It is argued that the Markovian Brownian motion of a particle immersed in an environment does feature continuous but not differentiable paths. As far as non-Markovian effects are concerned, do such Brownian trajectories hold non-differentiable?
If they are completely random, they couldn't be differenciable, isn't it? Then the differenciable (or not) characteristics of the brownian movements should be related to the quantum indeterminacy. But I'm not sure that brownian motion is an emergent fenomena of quantum: it involves the macroscopic world (molecules, liquid, solids), so perhaps we must focus in other direction to determine its motion caractheristics. Once the brownian impulse has started in the quantum scale, it begins to be a classical movement in the macroscopic scale. Perhaps the only real quantum factor in the brownian motion is the time of starting impulses, not the motion itself.
Discrete stochastic processes are of course mathematical idealizations of real physical fluctuation phenomena, but within this framework stochastic trajectories (whether Markovian or non-Markovian) are usually not differentiable. This is somewhat strange question to ask - do you have a specific application in mind?

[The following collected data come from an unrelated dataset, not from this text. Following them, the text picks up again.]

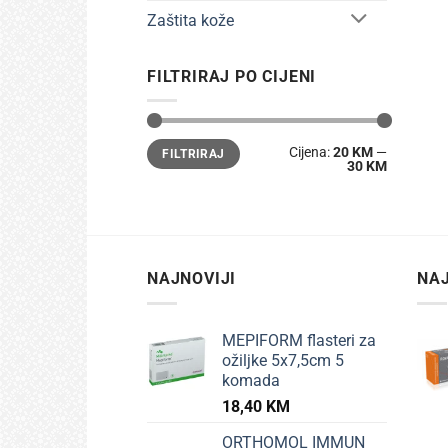
Zaštita kože
FILTRIRAJ PO CIJENI
Min
Maks
Cijena:
20 KM
—
FILTRIRAJ
cijena
cijena
30 KM
NAJNOVIJI
NAJ
MEPIFORM flasteri za
ožiljke 5x7,5cm 5
komada
18,40
KM
ORTHOMOL IMMUN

As far as non-Markovian effects on Brownian motion are concerned, I have shown that the Brownian paths are indeed differentiable functions. This upshot has been recently published in the Physica A. The abstract of this paper is the following:
"Non-Markovian effects on the Brownian movement of a free particle in the presence as well as in the absence of inertial force are investigated under the framework of generalized Fokker–Planck equations (Rayleigh and Smoluchowski equations). More specifically, it is predicted that non-Markovian features can diminish the values of both the root mean square displacement and the root mean square momentum, thereby assuring the mathematical property of analyticity of such physically observable quantities for all times t ≥ 0. Accordingly, the physical concept of non-Markovian Brownian trajectory turns out to be mathematically well defined by differentiable functions for all t ≥ 0. Another consequence of the non-Markovicity property is that the Langevin stochastic equations underlying the Fokker–Planck equations should be interpreted as genuine differential equations and not as integral equations according to a determined interpretation rule (Doob’s rule, for instance)."